MPLX L.P. (NYSE: MPLX) was trading at $35.80 and has a market cap of $12.7 billion. Its 52-week range is $16.34 to $36.99, and the consensus target price is $39.83. Jefferies just reiterated its Buy rating and $40 target based on a more aggressive drop-down from Marathon. MPLX has a yield-equivalent of almost 6%, and its distribution hike history since 2013 is as follows:

  • ‎Nov.‎ ‎02‎, ‎2016, $0.515
  • Jul‎y ‎29‎, ‎2016, $0.510
  • Apr.‎ ‎29‎, ‎2016, $0.505
  • Feb.‎ ‎02‎, ‎2016, $0.500
  • Oct.‎ ‎30‎, ‎2015, $0.470
  • July‎ ‎31‎, ‎2015, $0.440
  • May‎ ‎01‎, ‎2015, $0.410
  • Jan‎. ‎30‎, ‎2015, $0.383
  • Oct.‎ ‎31‎, ‎2014, $0.358
  • Jul‎y ‎31‎, ‎2014, $0.343
  • May‎ ‎01‎, ‎2014, $0.328
  • ‎Jan.‎ ‎31‎, ‎2014, $0.313

Antero Midstream Partners

Just on January 4, Antero Midstream Partners L.P. (NYSE: AM) announced that its 2017 capital budget and guidance for 2017 would be $525 million. Net income for 2017 is forecast to be $295 million to $335 million, and the distributable cash flow for 2017 was expected to be $395 million to $435 million with coverage of 1.30 to 1.45 times. The company also forecast that its distribution growth guidance is for 28% to 30% in 2017, and that it targets 28% to 30% compound annual distribution growth through 2020.

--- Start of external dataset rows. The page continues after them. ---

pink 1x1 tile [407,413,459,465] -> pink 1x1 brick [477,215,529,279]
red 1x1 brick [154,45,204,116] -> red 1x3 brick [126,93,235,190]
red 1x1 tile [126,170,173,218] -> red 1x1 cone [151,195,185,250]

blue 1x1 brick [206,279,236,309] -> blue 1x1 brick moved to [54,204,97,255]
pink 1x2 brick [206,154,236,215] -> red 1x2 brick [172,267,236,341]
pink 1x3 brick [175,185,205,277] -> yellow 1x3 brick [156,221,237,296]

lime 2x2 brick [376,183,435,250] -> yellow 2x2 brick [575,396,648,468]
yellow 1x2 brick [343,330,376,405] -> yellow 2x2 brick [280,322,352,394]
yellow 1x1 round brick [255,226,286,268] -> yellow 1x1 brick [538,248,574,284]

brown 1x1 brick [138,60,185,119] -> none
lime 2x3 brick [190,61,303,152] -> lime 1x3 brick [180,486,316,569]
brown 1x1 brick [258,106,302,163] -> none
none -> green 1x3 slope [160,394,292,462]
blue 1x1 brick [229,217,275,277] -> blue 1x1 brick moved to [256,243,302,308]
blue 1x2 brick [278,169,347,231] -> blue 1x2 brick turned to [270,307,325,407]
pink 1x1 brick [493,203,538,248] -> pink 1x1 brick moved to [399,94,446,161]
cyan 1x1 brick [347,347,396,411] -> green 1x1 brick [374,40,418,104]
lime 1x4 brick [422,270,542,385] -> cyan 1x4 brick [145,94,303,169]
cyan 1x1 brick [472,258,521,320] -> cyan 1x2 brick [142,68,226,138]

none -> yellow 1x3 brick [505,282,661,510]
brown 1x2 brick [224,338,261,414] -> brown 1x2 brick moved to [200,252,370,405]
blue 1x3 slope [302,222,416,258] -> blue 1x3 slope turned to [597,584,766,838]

Antero Midstream was trading at $31.84, and its market cap is $5.6 billion. The 52-week range is $17.00 to $32.25, and the consensus target price is $35.89. Antero’s yield-equivalent is 3.4%. Its distribution hike history since 2014 (the latest we saw) is as follows:

  • ‎Nov.‎ ‎08‎, ‎2016, $0.265
  • Aug.‎ ‎08‎, ‎2016, $0.250
  • May‎ ‎09‎, ‎2016, $0.235
  • Feb‎. ‎10‎, ‎2016, $0.220
  • Nov.‎ ‎06‎, ‎2015, $0.205
  • Aug.‎ ‎11‎, ‎2015, $0.190
  • May‎ ‎11‎, ‎2015, $0.180
  • Feb.‎ ‎11‎, ‎2015, $0.094


Investors need to understand that there are no assurances that these MLP giants can continue endless distribution hikes ahead. The reality is that there are many issues that are inside of each outfit and which may also be beyond each outfit’s control.